Why, then, is Matt now our son?
When God inspired Paul the apostle Paul to write, “Therefore, if anyone is in Christ, he is a new creation; the old has gone, the new has come,” he meant it! Attending Matt’s birth three weeks ago, watching him in the nursery with his fontanel bulging, reading his MRI for the first time, God has, with wondrous mystery, sheared some of the fetters of fear and selfishness in my heart bit by bit.
This week, I have been finding new hold-outs which I am, as usual, quite reluctant to give up. Matt’s head continues to quickly grow. One centimeter at a time, he is morphing from the beautiful baby we brought home towards the end-product of his disease process. After a new CT scan last week, there is growing concern Matt’s birth mother might have developed a cytomegalovirus infection which may be at least partly responsible for some of the problems in his brain. In fact, it just so happens that this same virus could give any pregnant mother not previously exposed to the virus a disseminated infection capable of causing severe fetal problems. This means, to my horror, that future additions to our family, our friends who are pregnant, and perhaps even our friends who desire to become pregnant would be at risk.
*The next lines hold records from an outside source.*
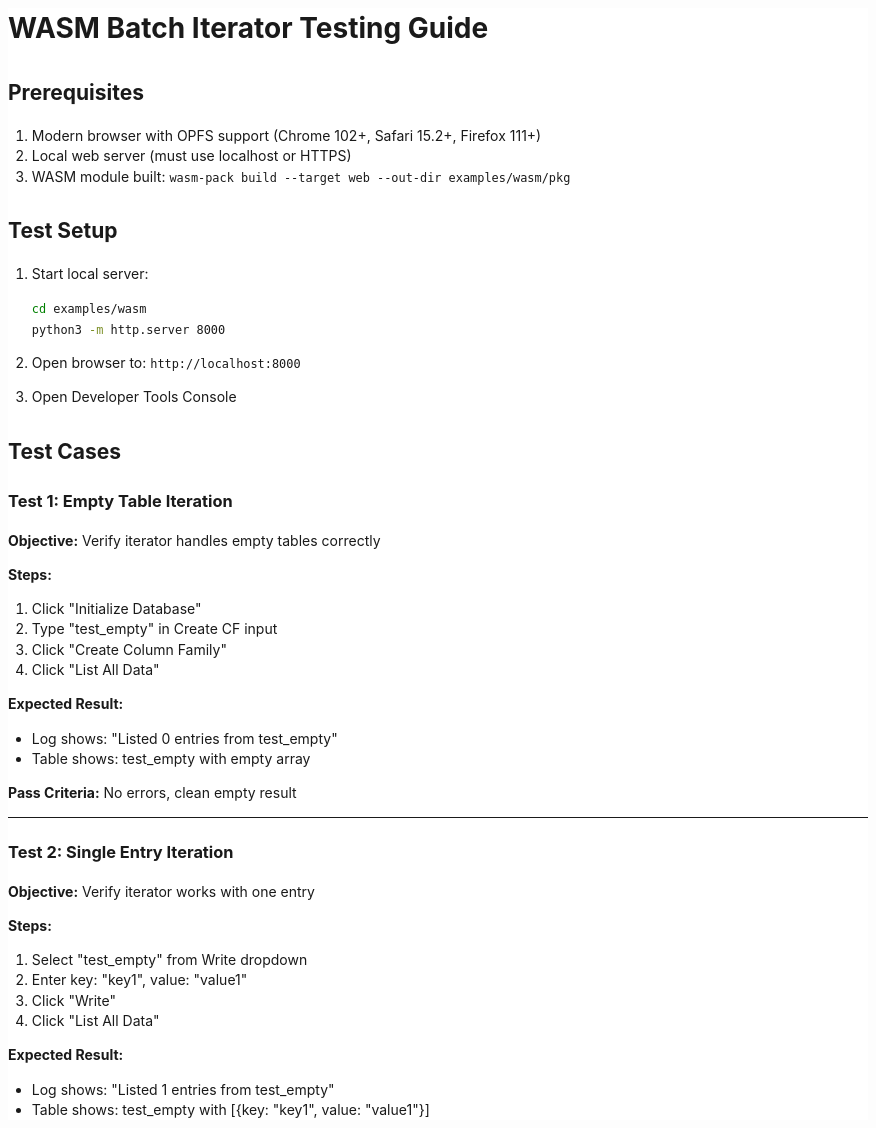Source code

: # WASM Batch Iterator Testing Guide

## Prerequisites

1. Modern browser with OPFS support (Chrome 102+, Safari 15.2+, Firefox 111+)
2. Local web server (must use localhost or HTTPS)
3. WASM module built: `wasm-pack build --target web --out-dir examples/wasm/pkg`

## Test Setup

1. Start local server:
   ```bash
   cd examples/wasm
   python3 -m http.server 8000
   ```

2. Open browser to: `http://localhost:8000`

3. Open Developer Tools Console

## Test Cases

### Test 1: Empty Table Iteration
**Objective:** Verify iterator handles empty tables correctly

**Steps:**
1. Click "Initialize Database"
2. Type "test_empty" in Create CF input
3. Click "Create Column Family"
4. Click "List All Data"

**Expected Result:**
- Log shows: "Listed 0 entries from test_empty"
- Table shows: test_empty with empty array

**Pass Criteria:** No errors, clean empty result

---

### Test 2: Single Entry Iteration
**Objective:** Verify iterator works with one entry

**Steps:**
1. Select "test_empty" from Write dropdown
2. Enter key: "key1", value: "value1"
3. Click "Write"
4. Click "List All Data"

**Expected Result:**
- Log shows: "Listed 1 entries from test_empty"
- Table shows: test_empty with [{key: "key1", value: "value1"}]
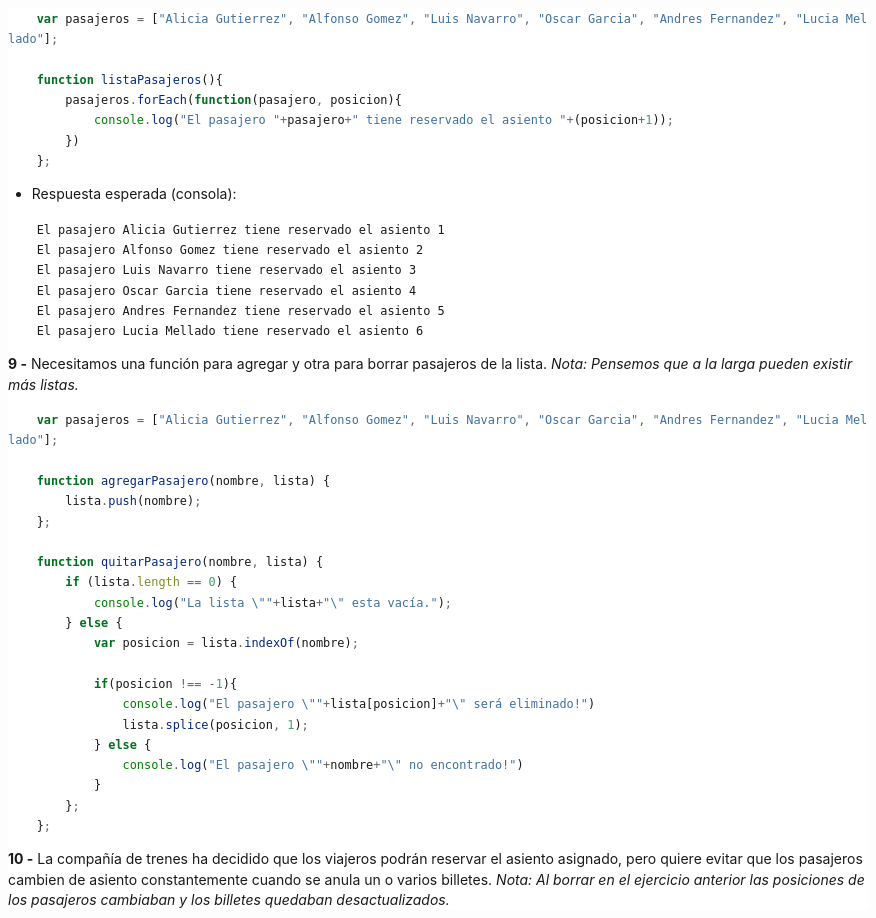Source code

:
 ```javascript
    var pasajeros = ["Alicia Gutierrez", "Alfonso Gomez", "Luis Navarro", "Oscar Garcia", "Andres Fernandez", "Lucia Mellado"];

    function listaPasajeros(){
    	pasajeros.forEach(function(pasajero, posicion){
            console.log("El pasajero "+pasajero+" tiene reservado el asiento "+(posicion+1));
    	})
    };
```

- Respuesta esperada (consola):
```
	El pasajero Alicia Gutierrez tiene reservado el asiento 1
	El pasajero Alfonso Gomez tiene reservado el asiento 2
	El pasajero Luis Navarro tiene reservado el asiento 3
	El pasajero Oscar Garcia tiene reservado el asiento 4
	El pasajero Andres Fernandez tiene reservado el asiento 5
	El pasajero Lucia Mellado tiene reservado el asiento 6
```


**9 -** Necesitamos una función para agregar y otra para borrar pasajeros de la lista.
*Nota: Pensemos que a la larga pueden existir más listas.*

```javascript
    var pasajeros = ["Alicia Gutierrez", "Alfonso Gomez", "Luis Navarro", "Oscar Garcia", "Andres Fernandez", "Lucia Mellado"];

	function agregarPasajero(nombre, lista) {
		lista.push(nombre);
	};

	function quitarPasajero(nombre, lista) {
		if (lista.length == 0) {
			console.log("La lista \""+lista+"\" esta vacía.");
		} else {
			var posicion = lista.indexOf(nombre);
			
			if(posicion !== -1){
				console.log("El pasajero \""+lista[posicion]+"\" será eliminado!")
				lista.splice(posicion, 1);
			} else {
				console.log("El pasajero \""+nombre+"\" no encontrado!")
			}
		};
	};
```


**10 -** La compañía de trenes ha decidido que los viajeros podrán reservar el asiento asignado, pero quiere evitar que los pasajeros cambien de asiento constantemente cuando se anula un o varios billetes.
*Nota: Al borrar en el ejercicio anterior las posiciones de los pasajeros cambiaban y los billetes quedaban desactualizados.*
That is, if he has the virus and if these moms-to-be were not previously infected. In other words, if, by God’s sovereignty, this trial has been designed for us.
Today I consider this: “Pure and undefiled religion in the sight of our God and Father is this: to visit orphans and widows in their distress (James 2:20).” Furthermore, “faith without works is dead." Pure and perfect religion is the care of orphans and widows. In my sinful heart, however, there is no innate capability of the pure and perfect. In my sinful heart I am afraid for my family and my friends. The physician in me thinks Matt’s doctors are taking pot shots at his diagnosis and he probably does not have CMV because doctors are just usually wrong. The Christian in me says, “look to Christ, you fool, and lean not on your own understanding!” But the man in me, my dreadful, sinful heart, says “run away and save yourselves while you can.”
Ultimately we must all choose the inner man to whom we will listen. So for now we look to Christ. We look to Him to strengthen us and comfort us. This week we will wait upon the Lord as he moves us despite ourselves, slowly, centimeter by centimeter, through the process of purification and perfection he has so carefully designed for us.